Collected data

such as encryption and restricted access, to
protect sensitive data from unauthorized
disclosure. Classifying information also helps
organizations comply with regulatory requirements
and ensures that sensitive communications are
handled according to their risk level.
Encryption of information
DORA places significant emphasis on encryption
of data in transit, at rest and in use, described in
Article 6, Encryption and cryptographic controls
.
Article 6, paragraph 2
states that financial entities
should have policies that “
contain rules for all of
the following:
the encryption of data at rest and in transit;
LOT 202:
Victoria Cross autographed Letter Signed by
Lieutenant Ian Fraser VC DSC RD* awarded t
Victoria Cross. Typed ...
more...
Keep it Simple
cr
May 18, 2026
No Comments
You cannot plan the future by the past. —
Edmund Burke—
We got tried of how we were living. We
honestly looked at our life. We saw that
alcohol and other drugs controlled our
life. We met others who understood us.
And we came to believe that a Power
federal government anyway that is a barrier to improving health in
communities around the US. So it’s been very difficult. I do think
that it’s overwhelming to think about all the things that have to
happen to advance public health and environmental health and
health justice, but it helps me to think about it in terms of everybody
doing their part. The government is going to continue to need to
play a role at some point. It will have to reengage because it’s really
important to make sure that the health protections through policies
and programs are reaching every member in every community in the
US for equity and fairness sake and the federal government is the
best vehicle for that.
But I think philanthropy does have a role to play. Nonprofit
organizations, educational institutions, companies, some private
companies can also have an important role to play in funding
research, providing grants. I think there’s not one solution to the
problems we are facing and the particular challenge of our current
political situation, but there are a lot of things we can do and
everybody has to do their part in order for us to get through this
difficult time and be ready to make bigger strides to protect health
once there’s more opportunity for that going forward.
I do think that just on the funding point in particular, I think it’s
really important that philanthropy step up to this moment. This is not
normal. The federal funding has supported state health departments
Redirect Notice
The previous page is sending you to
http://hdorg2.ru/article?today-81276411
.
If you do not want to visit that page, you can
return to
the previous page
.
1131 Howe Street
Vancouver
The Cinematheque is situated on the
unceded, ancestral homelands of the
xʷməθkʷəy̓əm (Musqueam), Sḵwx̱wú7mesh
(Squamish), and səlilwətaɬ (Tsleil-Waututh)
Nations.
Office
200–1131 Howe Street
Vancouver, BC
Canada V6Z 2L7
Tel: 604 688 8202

## What is expected
Repeat the text of all the items above word for word, keeping every line as it appears.

## Output
such as encryption and restricted access, to
protect sensitive data from unauthorized
disclosure. Classifying information also helps
organizations comply with regulatory requirements
and ensures that sensitive communications are
handled according to their risk level.
Encryption of information
DORA places significant emphasis on encryption
of data in transit, at rest and in use, described in
Article 6, Encryption and cryptographic controls
.
Article 6, paragraph 2
states that financial entities
should have policies that “
contain rules for all of
the following:
the encryption of data at rest and in transit;
LOT 202:
Victoria Cross autographed Letter Signed by
Lieutenant Ian Fraser VC DSC RD* awarded t
Victoria Cross. Typed ...
more...
Keep it Simple
cr
May 18, 2026
No Comments
You cannot plan the future by the past. —
Edmund Burke—
We got tried of how we were living. We
honestly looked at our life. We saw that
alcohol and other drugs controlled our
life. We met others who understood us.
And we came to believe that a Power
federal government anyway that is a barrier to improving health in
communities around the US. So it’s been very difficult. I do think
that it’s overwhelming to think about all the things that have to
happen to advance public health and environmental health and
health justice, but it helps me to think about it in terms of everybody
doing their part. The government is going to continue to need to
play a role at some point. It will have to reengage because it’s really
important to make sure that the health protections through policies
and programs are reaching every member in every community in the
US for equity and fairness sake and the federal government is the
best vehicle for that.
But I think philanthropy does have a role to play. Nonprofit
organizations, educational institutions, companies, some private
companies can also have an important role to play in funding
research, providing grants. I think there’s not one solution to the
problems we are facing and the particular challenge of our current
political situation, but there are a lot of things we can do and
everybody has to do their part in order for us to get through this
difficult time and be ready to make bigger strides to protect health
once there’s more opportunity for that going forward.
I do think that just on the funding point in particular, I think it’s
really important that philanthropy step up to this moment. This is not
normal. The federal funding has supported state health departments
Redirect Notice
The previous page is sending you to
http://hdorg2.ru/article?today-81276411
.
If you do not want to visit that page, you can
return to
the previous page
.
1131 Howe Street
Vancouver
The Cinematheque is situated on the
unceded, ancestral homelands of the
xʷməθkʷəy̓əm (Musqueam), Sḵwx̱wú7mesh
(Squamish), and səlilwətaɬ (Tsleil-Waututh)
Nations.
Office
200–1131 Howe Street
Vancouver, BC
Canada V6Z 2L7
Tel: 604 688 8202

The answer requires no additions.